Wade Davis is an ethnobotanist with the soul of a writer.  One river details the ethnobotanical exploration of Richard Evan Schultes and his student.  The book touches on points of spirituality, science and mystery. The book is also a critique on the bureaucracy involved in the drug war and US agricultural projects in Latin America.  One River is mostly an introduction to a wild, mystical world that is mostly gone but the remains of which still cling to what’s left of the Amazon rainforest.

 

These books are more extreme in their views and more philosophical than science-based.  The books in this category are still deeply rooted in first hand observation and experiences in nature or the outdoors but they sift those observations through philosophical rather than scientific analysis.  

 

The Abstract Wild By Jack Turner

Jack Turner is quick to criticize both the assumptions and methods of wildlife and ‘wild’ land managers and scientists.  Armed with a PhD in philosophy, Jack Turner is plenty brainy both first and foremost is his relentless passion. Reading this book is shocking, like a brutal wake up from a hazy dream.  For me this book is one to return to again and again for constant advice.

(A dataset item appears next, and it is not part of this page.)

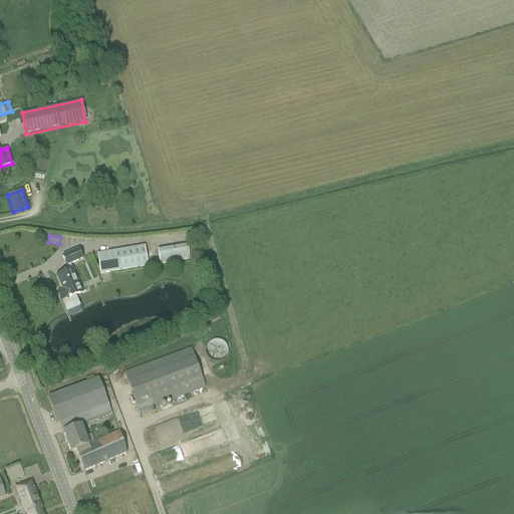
[(189,260),(187,245),(157,250),(159,265),(189,260)]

Ill Nature By Joy Williams

Joy Williams rages against everything from hunters to medical researchers.  William’s focuses on animals over pristine wilderness but still has a lot to say to the outdoors person and pet owner alike.  I put this book in this category for its focus on morality based thought over scientific decision making.

Of Wolves and Men By Barry Lopez

Barry Lopez is more subtle in his direct criticism of wildlife managers and science but the weight of history he recounts is harsh in its bare facts.  Lopez focused on wolves but told from the dual perspective of science and indigenous lore.

The Secret Knowledge of Water By Craig Childs

This book is more a bonus piece, not fitting well into any category.  Child’s is a hell of a writer and a highly experienced backcountry adventurer educated in the sciences.  The Secret Knowledge of Water details journeys in the desert to find water: the one thing in its lack and periodic abundance that defined these places.  This book is science, passion, spirituality and transcends all questioning everything simply by presenting it in complexity.